How would our founding fathers view the cumbersome, painful, and prohibitively expensive election process?
A friend living in Australia recently asked me to explain our process of electing a President. As I thought about how to answer that, I realized that there is no way to adequately explain how we go about choosing a leader for whenever the next four years are. I often wonder how the founding fathers would view the cumbersome, lengthy, painful, and prohibitively expensive process we go through every two years or so and culminate every four years.
I wrote “every two years” instead of every four years as it has now become standard to commence one’s run for the office about two years or so prior to the actual date of the election (set by law as occurring on the Tuesday following the first Monday of November every four years which is November 8, 2016).
I watch this process commence earlier each four year cycle and am amazed that any single individual has the stamina and financial resources available to undertake two grueling years of this as well as subjecting his or her family to what can only be a form of torture that Torquemada would have envied.
So for an interminable length of time every word, action, and nuance a candidate has ever uttered, committed, thought is sought out, publicized, and critiqued microscopically. God forbid that a candidate should have participated in a prank in high school or college some fifty or sixty years ago. Or actually uttered a now politically incorrect pejorative or laughed at an off-color joke, or had marital difficulties or other foibles which plague we mere mortals. Such “offenses” in a candidate can be cause for vicious ridicule or the modern equivalent of the stocks and subsequent dismissal from candidacy.
Then of course we seem to have embraced the single issue phenomenon which isolates what a candidate may have said about or voted on for one issue that is the cause celebre of the day. What a candidate may have thought about gun control or abortion not only moves to the forefront of his or her profile, it successfully blocks out everything else the candidate may have accomplished in his or her lifetime of service. So we are often left with candidates that have successfully dodged controversy or carefully stayed on the side of the constituency they wish to please; never voting their conscience or in favor of what is for the greater good at the expense of that constituency.
The office of President is one that is definitely one of the most powerful in the world and one that, properly executed, would require towering intellect, exemplary management skills, and an assertiveness that includes tact, diplomacy, humility, and forcefulness as each arising crisis (domestic and foreign) occurs. What I have wondered for the past forty years, as we have evolved into our present quagmire of election process, is why anyone with those traits would even consider subjecting themselves to the ordeal of running for elective office of any kind, let alone the office of President.
So we, in these United States, find ourselves with an increasingly shallow slate of candidates from whom to choose our leader.

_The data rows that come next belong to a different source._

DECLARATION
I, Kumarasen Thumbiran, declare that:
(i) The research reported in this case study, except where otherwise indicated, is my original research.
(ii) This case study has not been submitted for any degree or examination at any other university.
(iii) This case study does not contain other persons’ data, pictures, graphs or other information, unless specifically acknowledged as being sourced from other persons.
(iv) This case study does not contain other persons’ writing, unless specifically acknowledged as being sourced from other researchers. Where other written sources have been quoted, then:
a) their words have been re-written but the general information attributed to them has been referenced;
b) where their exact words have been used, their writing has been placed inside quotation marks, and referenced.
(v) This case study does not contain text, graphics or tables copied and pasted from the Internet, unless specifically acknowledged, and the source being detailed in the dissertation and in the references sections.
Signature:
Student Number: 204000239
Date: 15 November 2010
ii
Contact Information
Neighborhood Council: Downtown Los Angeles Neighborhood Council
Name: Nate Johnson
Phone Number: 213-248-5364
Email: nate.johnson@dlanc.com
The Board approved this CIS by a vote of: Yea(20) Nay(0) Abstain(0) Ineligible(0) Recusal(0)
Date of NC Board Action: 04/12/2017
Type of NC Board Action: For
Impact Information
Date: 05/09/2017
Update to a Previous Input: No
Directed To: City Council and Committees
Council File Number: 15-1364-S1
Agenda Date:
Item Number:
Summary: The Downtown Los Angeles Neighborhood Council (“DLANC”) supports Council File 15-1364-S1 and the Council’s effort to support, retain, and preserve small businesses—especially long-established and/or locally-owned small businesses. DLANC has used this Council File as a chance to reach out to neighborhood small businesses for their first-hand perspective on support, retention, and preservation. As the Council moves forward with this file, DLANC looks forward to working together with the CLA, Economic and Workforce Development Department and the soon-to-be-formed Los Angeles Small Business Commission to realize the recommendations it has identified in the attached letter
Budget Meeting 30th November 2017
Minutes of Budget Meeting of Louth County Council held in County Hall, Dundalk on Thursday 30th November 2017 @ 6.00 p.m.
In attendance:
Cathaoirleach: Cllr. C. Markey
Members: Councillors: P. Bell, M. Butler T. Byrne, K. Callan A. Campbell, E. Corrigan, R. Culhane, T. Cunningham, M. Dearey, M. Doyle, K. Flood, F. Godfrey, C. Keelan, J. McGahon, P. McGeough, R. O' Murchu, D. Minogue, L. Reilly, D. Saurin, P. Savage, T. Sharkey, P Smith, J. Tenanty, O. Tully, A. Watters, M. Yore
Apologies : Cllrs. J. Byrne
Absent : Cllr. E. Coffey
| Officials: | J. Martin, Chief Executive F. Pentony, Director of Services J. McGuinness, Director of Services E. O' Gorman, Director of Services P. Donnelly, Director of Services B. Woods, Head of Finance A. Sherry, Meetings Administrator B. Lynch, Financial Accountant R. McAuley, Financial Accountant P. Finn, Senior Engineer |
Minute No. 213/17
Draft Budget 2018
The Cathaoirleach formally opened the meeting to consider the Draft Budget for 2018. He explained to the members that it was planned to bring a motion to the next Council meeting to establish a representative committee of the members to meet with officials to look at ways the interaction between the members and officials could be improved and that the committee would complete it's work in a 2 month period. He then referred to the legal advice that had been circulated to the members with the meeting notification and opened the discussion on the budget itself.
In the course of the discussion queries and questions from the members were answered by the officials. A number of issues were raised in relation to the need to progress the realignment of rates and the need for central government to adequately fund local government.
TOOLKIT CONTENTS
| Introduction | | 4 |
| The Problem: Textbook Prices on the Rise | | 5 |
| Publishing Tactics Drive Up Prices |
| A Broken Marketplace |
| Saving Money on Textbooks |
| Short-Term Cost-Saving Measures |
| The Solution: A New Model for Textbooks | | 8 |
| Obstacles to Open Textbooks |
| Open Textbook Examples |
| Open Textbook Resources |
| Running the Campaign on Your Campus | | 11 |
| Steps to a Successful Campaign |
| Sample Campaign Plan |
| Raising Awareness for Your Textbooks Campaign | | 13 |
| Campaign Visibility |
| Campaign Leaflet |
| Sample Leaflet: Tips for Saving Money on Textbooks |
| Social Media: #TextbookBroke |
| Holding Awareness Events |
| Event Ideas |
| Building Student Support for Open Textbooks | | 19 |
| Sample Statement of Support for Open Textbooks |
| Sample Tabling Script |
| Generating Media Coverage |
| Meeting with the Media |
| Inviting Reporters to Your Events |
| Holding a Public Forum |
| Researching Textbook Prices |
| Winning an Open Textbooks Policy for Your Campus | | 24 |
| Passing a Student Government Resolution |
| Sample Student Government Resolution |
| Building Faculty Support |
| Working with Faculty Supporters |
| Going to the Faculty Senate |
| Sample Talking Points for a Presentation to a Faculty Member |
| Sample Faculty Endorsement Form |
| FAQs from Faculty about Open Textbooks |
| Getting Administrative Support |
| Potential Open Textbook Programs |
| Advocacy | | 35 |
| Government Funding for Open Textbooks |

We start the process so far prior to the actual election that we become bored and insensitized to the issues and the candidates, and perhaps even disgusted by the never ending advertisements that do not inform, but only attack the character of the opponent of the candidate paying an exorbitant amount for the ads.
Because of that, as a nation, we find ourselves often either voting for the lesser of two evils, or sitting out and not voting at all because the choices we have before us either disgust or bore us. (Since the elections in 1960 we have had voter turnout in Presidential elections ranging from a high of 62.77% (1960) to a low of 49.0% (1996) according to the American Presidency Project.)
We have arrived at a state in which merit counts for little in electing our President; rather we have to choose between candidates that each have great endurance, deep pockets of financing (and the obligations that accompany the donations that fund the candidacies), and are people who have led bland, errorless lives or lives that serve only one political bent. This is not the job description we would choose for the leader of one of our industries, let alone for the leader of the free world. Sadly, even tragically, this is the state I see us in today.
That has lead us to Presidents and other leaders who lead by reading the polls first, by repaying debts incurred during a candidacy, pandering to the press, and seizing on every event, tragedy, or natural disaster as an opportunity to both increase their own profile and point out how anyone in the opposition party either did, or would have, blundered in handling the specific event whether foreign or domestic.
This is how we get to the point of electing the person who leads America and much of the free world. This is the person who is supposed to serve this country and the world and not promote himself or herself while striving to position themselves for reelection as soon as the oath of office is administered.
Sadly I see us with a system that has evolved into a process where we have increasingly mediocre or worse choices for this critical office. So the answer to my friend in Australia is “I’m not sure how our system works, but I think I am unhappy with exactly what the system has become and the product it produces”.